This 3D-printed electric motorbike folds into your luggage — creator warns it is ‘super fast… way too fast’
Ivan Miranda has released the design files for the Mirandetta, a 3D-printed electric motorbike that breaks down to fit inside a suitcase. He has re-engineered the vehicle so that every part prints on a single 300mm x 300mm bed. The files cost $40 through his website, ivanmiranda.com, and the redesign targets makers who want to build their own rather than admire the one-off he rode at Prague Maker Faire.
Miranda built the original in roughly 10 days as a “travel hack” — the smallest motorbike an adult could ride that still packed into checked luggage. To achieve this, he relied on aluminum wheel axles and an all-metal steering column assembly, and now the released design replaces both with printed parts.
Miranda also standardized the lighting on off-the-shelf T10 automotive sockets and bulbs instead of the salvaged components in the original, cut the number of distinct screws, and constrained every part to a 300mm x 300mm build volume. He says the redesign took more work than building the first bike from scratch. The reference printer is the Prusa CORE One L, a 300mm x 300mm x 330mm machine that we’ve reviewed previously. Anything smaller, including the standard 250mm-class CORE One, can’t fit the largest parts in one piece.
The wheels use lawnmower tires, which are normally too flat-profiled to lean on, and Miranda printed the rims narrower than standard so the tire’s internal bead rings sit closer together; once inflated, the sidewalls can’t splay outward and the tread rounds into a profile usable for cornering.
Braking uses floating motorcycle discs rather than the bicycle discs because the floating discs can be deriveted to open up a wider center bore that a printed axle passes through without shearing. Meanwhile, a belt drives the rear wheel, and the throttle is a 10K linear potentiometer mapped through an Arduino to the motor’s electronic speed controller.
Power comes from two 36V cordless tool battery packs, making them hot-swappable and simpler to carry through airport security, while a DC-DC converter steps the 36V down to 12V for the horn and lights. Without the batteries fitted, the finished bike weighs a little over 14kg.

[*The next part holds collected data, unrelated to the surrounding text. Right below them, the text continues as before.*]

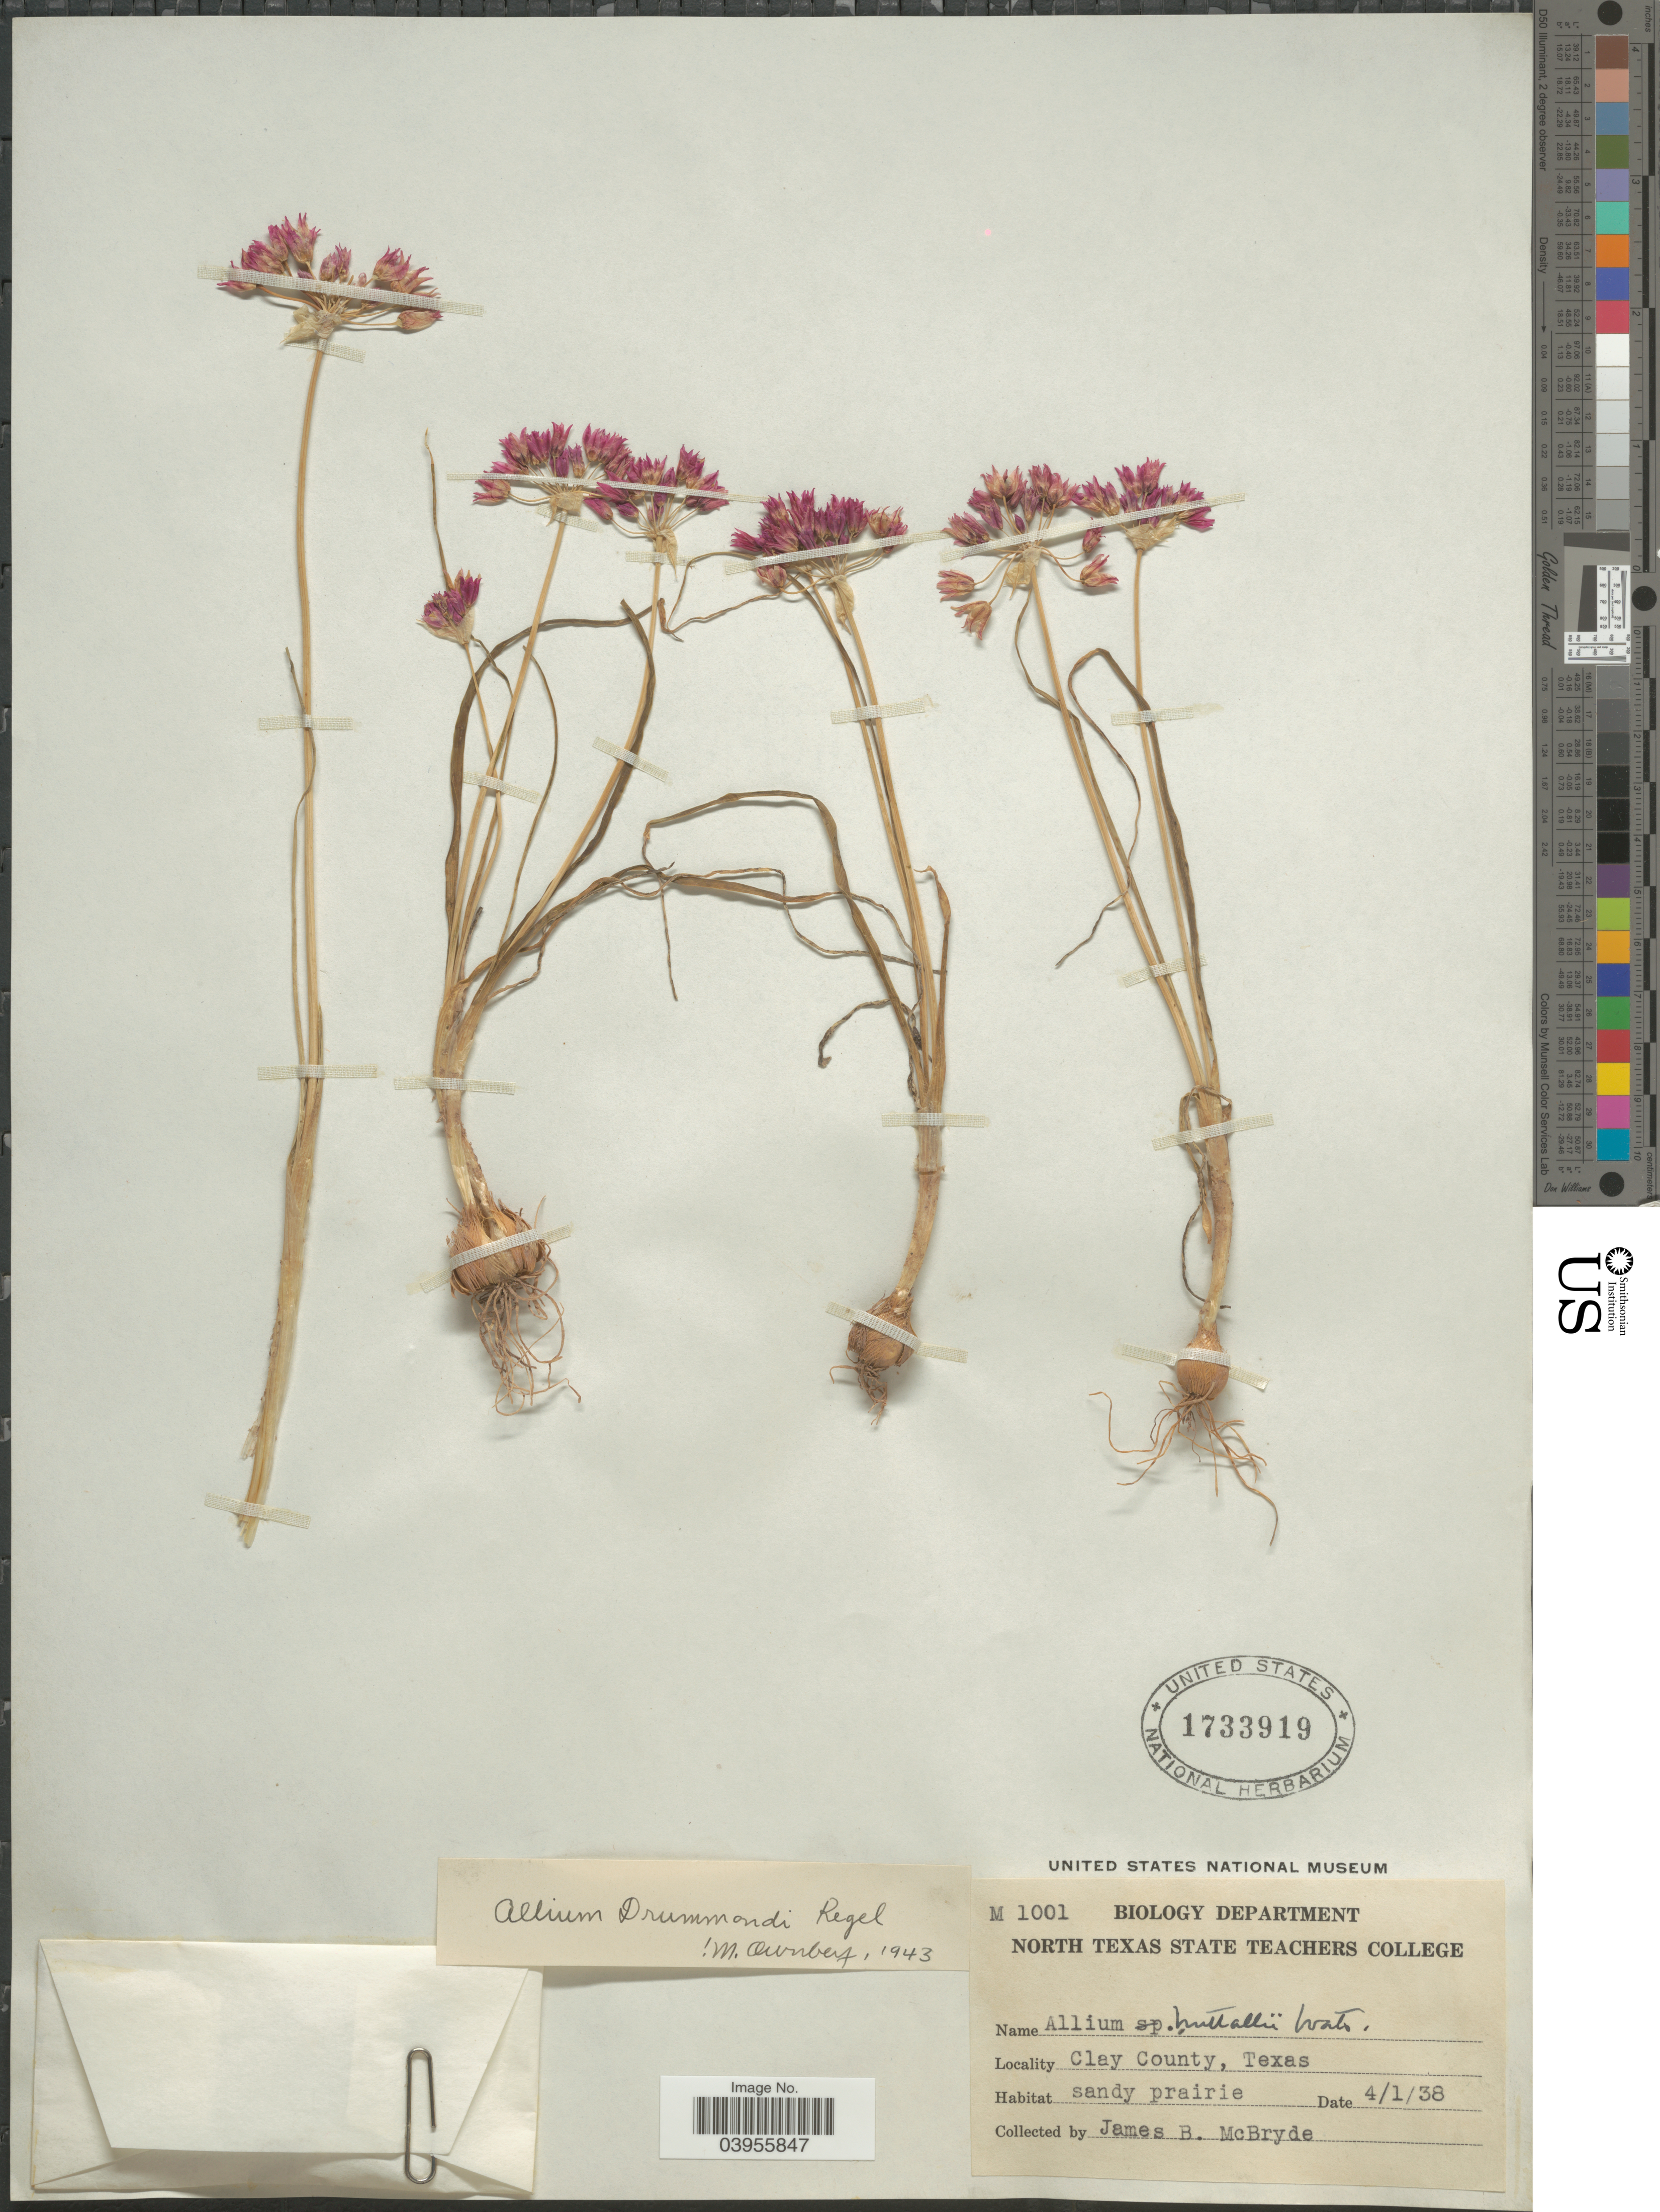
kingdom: Plantae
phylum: Tracheophyta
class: Liliopsida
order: Asparagales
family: Amaryllidaceae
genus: Allium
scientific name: Allium drummondii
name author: Regel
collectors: J. McBryde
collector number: M1001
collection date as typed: Transcribed d/m/y: 1/4/38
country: United States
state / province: Texas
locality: Clay County.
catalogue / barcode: US 1733919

Users won’t be folding up the assembled scooter and packing it away, though; that’s only possible when the bike is fully assembled. Regardless, Miranda won the suitcase-build contest at Prague Maker Faire with the machine and plans to show it at Open Sauce. Miranda is selling the files as-is with no support, and the bike isn’t intended as a production design; Miranda describes it as a “complicated hobby build.”